To check functionality and compatability, options include:
- Wrap the tool run command in a printf statement, and call the PBS script from the run script with a bash call rather than qsub, then exit. The run script includes
set -a
so all variables are exported to the PBS script. If done correctly, this will print out your run command with ALL variables interpolated, helping to spot any obvious issues - Edit the
NCPUS
array for the queue you are benchmarking to include only one CPU value, then submit. If this completes successfully, submit for the remaining NCPUS values.
Specify the queue to benchmark on as first and only argument to the script. Currently, only one queue can be can be benchmarked per issue of the below command. To benchmkark on multiple queues at once, simply re-issue the command with a different queue name supplied as argument. File names (outputs as well as PBS logs) are all unique across queue tests, allowing as many runs concurrently as desired.
bash <tool>_benchmark_run.sh <queue>
- Outputs are written to
<tool>/<prefix>/<queue>_<CPUs>NCPUS_<MEM>MEM
- This requires that the user's tool command/s have correctly applied the
outdir
andoutfile_prefix
variables to name outputs, as instructed
- This requires that the user's tool command/s have correctly applied the
- PBS logs are written to
PBS_logs/<tool>/<queue>_<CPUs>NCPUS_<MEM>MEM_<prefix>
Use https://github.com/Sydney-Informatics-Hub/HPC_usage_reports/blob/master/gadi_usage_report.pl to create resource summaries that can be easily ported into Excel. You will probably need to instruct Excel to split the data on spaces.
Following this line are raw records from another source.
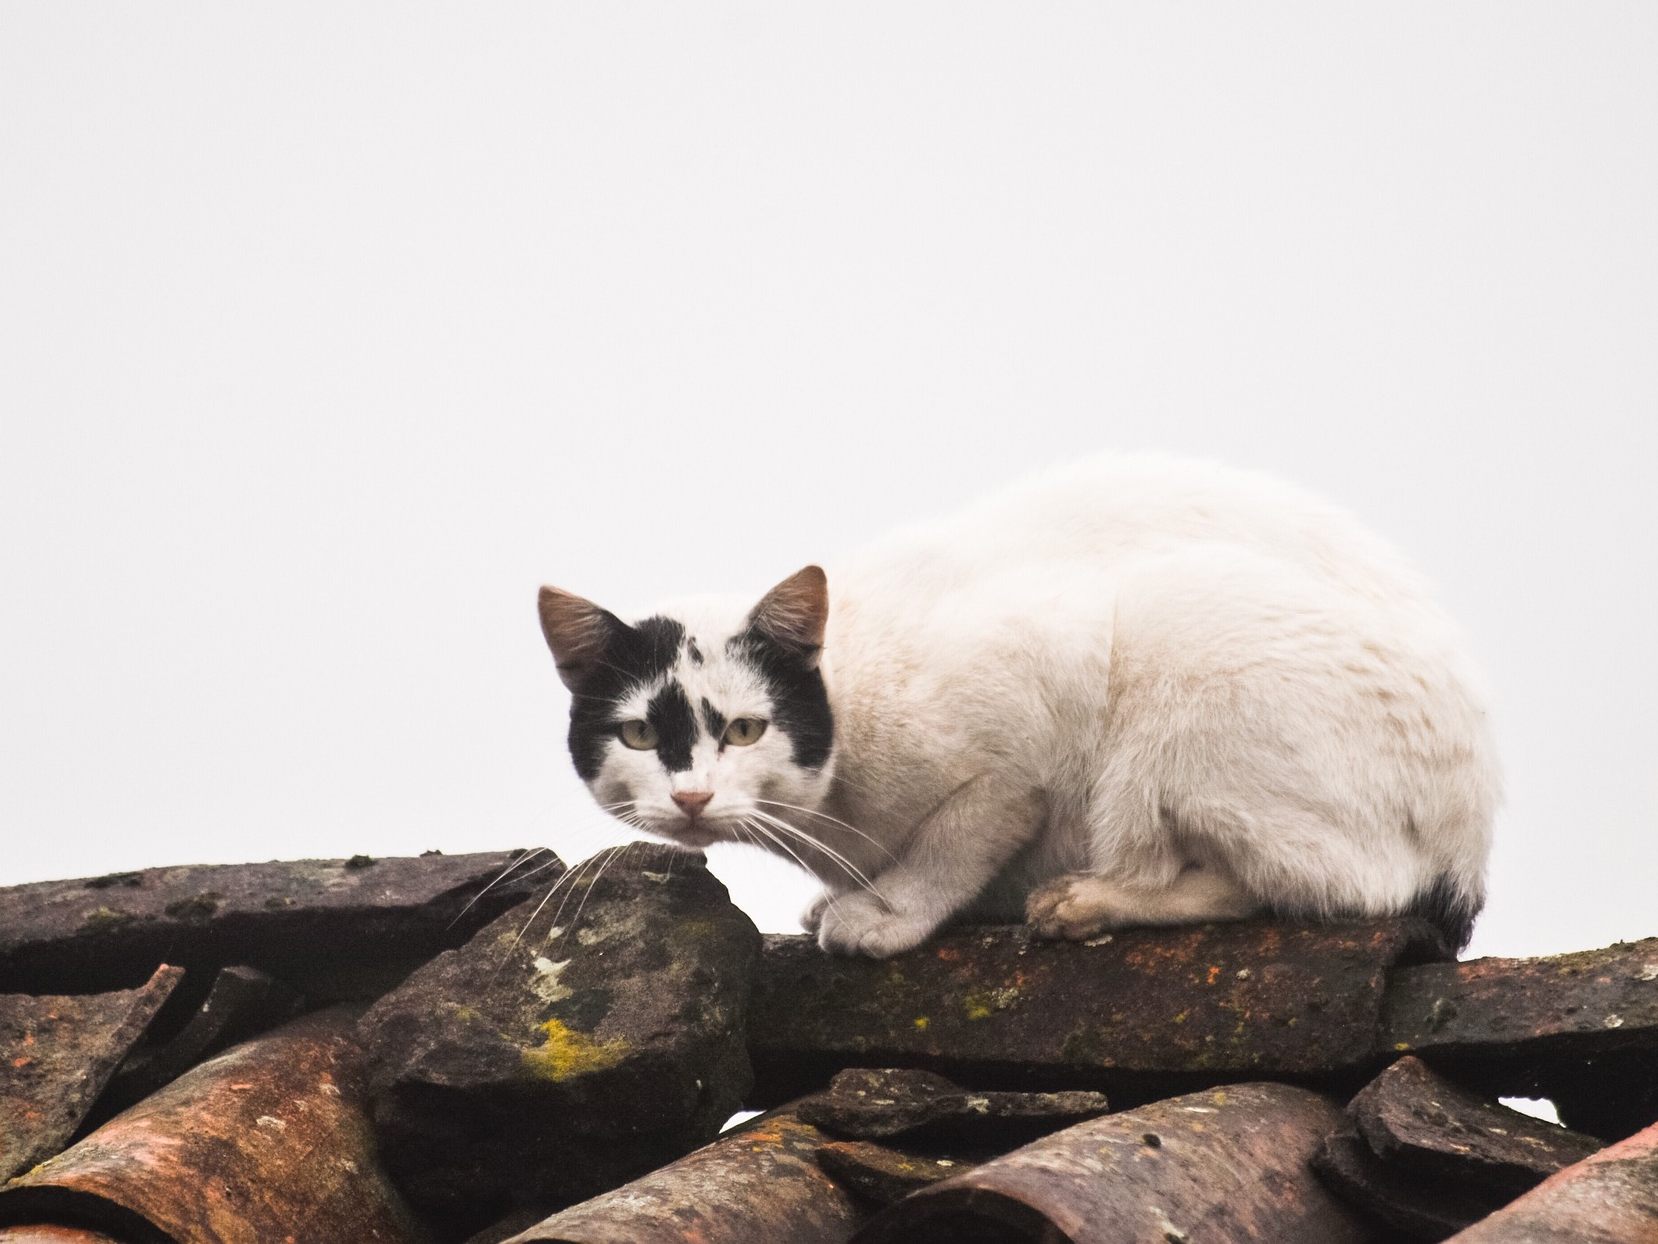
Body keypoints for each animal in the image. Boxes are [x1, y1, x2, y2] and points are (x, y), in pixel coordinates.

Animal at [537, 454, 1498, 962]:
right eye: (638, 734)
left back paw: (1087, 901)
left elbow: (957, 837)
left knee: (1320, 887)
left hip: (1182, 633)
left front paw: (885, 914)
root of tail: (1471, 849)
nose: (693, 798)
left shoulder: (1026, 731)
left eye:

Change into the PBS logs directory and run the above script with no arguments to summarise resources on all logs in the directory.
Once you have identified which resources provide the optimal trade-off between walltime, SU usage and CPU efficiency, use these values to set up your larger parallel or multi-sample runs.
For parallel jobs running many small sub-tasks, it is ideal to repeat benchmarking on a sub-set of tasks (say 2 nodes worth) to ensure that CPU efficiency is maintained when many small tasks are running at once, before submitting a very large parallel job. This can be done by simply running a smaller subset of your job, and comparing the CPU efficiency of that job to the CPU efficiency achieved in your single-task benchmarking. Note that small variance is expected, based on varying system load at the time of job execution. If you observe a large variation, consider repeating your subset run at a larger and smaller subset value. Does the CPU efficiency follow a pattern of decline with increasing levels of parallelisation? If yes, explore possible causes and solutions before scaling up to the full job. Contact NCI helpdesk for assistance if required.